■ **Cel**: Powtórz dokładnie fragment tekstu o „Hamlecie” w Teatrze Nowym, który zaczyna się od słów zawierających „sierpień 15-16 (87-88)”, a kończy na „obraz własnego losu.”.

■ **Wyodrębniony tekst**:

ISSN 2658-1086
Wydanie bieżące

sierpień 15-16 (87-88) / 2007

Ewa Szkudlarek,

HAMLET TEŻ BYŁA KOBIETĄ?

A A A
“Hamlet” w Teatrze Nowym w Poznaniu – to spektakl, który stwarza okazję do zastanowienia się nad obecnością Szekspirowskiej tragedii na polskich scenach. Wybór przekładu, różne interpretacje, innowacyjne przedstawienia, oto punkt wyjścia do rozważań o tym, w jaki sposób odczytywać mityczną wręcz historię tak, by odnaleźć w niej jakiś obraz własnego losu.

■ **Dostarczony materiał**:

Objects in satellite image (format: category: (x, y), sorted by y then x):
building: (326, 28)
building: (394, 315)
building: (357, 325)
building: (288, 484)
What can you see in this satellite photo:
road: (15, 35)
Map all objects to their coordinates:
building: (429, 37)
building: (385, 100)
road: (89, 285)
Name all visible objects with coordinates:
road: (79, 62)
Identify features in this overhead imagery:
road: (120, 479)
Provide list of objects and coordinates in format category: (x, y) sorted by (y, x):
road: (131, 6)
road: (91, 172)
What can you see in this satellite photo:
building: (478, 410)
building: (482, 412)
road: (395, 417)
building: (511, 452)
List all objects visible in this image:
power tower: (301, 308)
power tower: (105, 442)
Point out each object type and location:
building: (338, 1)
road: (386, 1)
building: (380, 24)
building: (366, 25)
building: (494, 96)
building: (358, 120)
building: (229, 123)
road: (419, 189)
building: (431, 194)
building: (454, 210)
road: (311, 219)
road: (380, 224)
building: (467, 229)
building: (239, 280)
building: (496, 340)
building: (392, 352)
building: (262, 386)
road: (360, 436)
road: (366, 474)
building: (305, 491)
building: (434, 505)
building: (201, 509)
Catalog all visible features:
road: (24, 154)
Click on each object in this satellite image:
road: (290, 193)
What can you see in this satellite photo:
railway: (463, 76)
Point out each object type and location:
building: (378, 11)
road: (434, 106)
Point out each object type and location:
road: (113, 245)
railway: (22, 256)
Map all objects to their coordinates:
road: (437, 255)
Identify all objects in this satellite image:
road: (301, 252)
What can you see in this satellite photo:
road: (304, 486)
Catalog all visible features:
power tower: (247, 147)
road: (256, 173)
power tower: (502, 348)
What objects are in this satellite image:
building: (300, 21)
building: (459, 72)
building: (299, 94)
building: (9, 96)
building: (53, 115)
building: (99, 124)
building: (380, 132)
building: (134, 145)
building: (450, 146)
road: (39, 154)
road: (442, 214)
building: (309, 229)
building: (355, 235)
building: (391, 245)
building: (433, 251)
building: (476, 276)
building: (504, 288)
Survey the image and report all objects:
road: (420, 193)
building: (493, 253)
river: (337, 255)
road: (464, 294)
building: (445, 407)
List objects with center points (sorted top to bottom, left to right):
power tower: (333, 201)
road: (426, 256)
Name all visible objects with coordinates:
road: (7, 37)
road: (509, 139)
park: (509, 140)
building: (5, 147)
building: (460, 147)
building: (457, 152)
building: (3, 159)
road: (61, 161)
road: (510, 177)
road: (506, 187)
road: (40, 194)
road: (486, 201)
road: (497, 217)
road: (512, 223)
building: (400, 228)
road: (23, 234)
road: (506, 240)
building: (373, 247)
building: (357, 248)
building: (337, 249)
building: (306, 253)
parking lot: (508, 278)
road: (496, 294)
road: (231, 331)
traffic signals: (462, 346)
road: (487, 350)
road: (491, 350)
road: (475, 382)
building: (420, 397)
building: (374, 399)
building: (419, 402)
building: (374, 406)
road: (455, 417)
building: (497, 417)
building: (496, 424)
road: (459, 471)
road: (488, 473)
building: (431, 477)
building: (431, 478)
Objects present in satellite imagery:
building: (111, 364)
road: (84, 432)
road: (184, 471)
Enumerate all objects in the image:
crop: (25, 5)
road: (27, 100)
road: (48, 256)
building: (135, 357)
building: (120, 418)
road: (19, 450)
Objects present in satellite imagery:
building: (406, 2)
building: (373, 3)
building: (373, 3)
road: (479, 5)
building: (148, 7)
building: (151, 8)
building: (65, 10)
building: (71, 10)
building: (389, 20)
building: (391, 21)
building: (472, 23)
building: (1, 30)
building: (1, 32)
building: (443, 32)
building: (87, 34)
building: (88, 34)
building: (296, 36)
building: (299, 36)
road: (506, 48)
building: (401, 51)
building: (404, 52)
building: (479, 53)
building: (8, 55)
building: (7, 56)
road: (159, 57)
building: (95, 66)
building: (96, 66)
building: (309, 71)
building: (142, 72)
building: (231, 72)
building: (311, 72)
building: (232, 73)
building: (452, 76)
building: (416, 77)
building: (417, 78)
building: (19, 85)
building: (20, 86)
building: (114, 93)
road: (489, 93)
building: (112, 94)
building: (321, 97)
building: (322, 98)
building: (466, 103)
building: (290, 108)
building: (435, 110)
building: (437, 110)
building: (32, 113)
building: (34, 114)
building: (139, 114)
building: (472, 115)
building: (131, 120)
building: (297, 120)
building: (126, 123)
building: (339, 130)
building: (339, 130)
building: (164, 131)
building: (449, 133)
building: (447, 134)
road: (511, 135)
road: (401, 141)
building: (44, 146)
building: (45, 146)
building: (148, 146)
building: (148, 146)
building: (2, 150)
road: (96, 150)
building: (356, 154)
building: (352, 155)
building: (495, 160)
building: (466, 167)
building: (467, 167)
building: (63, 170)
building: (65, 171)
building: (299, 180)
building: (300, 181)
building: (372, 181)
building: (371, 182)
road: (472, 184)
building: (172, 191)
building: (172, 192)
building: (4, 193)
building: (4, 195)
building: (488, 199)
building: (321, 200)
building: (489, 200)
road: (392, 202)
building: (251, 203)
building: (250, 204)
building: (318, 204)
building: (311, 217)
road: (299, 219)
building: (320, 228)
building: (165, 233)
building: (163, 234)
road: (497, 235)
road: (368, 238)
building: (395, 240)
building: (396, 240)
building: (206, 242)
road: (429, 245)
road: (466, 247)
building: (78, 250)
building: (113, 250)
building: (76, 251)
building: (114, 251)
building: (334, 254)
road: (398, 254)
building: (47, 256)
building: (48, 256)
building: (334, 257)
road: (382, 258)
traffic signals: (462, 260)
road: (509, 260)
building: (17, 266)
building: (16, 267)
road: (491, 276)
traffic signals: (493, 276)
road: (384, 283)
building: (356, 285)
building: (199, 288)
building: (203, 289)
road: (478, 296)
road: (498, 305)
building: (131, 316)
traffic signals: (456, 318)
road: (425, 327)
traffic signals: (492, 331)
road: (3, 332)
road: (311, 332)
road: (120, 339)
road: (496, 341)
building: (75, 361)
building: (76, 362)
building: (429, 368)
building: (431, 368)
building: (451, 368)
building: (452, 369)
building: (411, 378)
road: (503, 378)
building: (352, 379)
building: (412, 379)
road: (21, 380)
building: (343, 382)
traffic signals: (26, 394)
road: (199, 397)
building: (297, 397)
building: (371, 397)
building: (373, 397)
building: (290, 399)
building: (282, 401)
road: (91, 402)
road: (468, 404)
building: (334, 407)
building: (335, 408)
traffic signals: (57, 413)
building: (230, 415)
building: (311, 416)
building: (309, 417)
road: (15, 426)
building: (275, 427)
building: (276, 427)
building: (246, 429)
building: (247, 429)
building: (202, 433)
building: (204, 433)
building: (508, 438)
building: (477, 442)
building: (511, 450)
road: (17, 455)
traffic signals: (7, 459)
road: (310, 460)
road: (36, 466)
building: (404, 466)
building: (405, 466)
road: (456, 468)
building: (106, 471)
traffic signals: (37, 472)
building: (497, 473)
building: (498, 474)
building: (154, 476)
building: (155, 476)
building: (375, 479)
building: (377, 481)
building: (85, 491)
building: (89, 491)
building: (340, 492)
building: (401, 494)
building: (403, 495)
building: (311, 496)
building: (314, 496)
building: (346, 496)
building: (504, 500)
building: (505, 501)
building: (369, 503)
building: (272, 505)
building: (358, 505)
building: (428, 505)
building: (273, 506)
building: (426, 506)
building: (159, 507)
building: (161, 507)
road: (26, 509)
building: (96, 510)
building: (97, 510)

■ **Rozwiązanie zadania**:
sierpień 15-16 (87-88) / 2007

Ewa Szkudlarek,

HAMLET TEŻ BYŁA KOBIETĄ?

A A A
“Hamlet” w Teatrze Nowym w Poznaniu – to spektakl, który stwarza okazję do zastanowienia się nad obecnością Szekspirowskiej tragedii na polskich scenach. Wybór przekładu, różne interpretacje, innowacyjne przedstawienia, oto punkt wyjścia do rozważań o tym, w jaki sposób odczytywać mityczną wręcz historię tak, by odnaleźć w niej jakiś obraz własnego losu.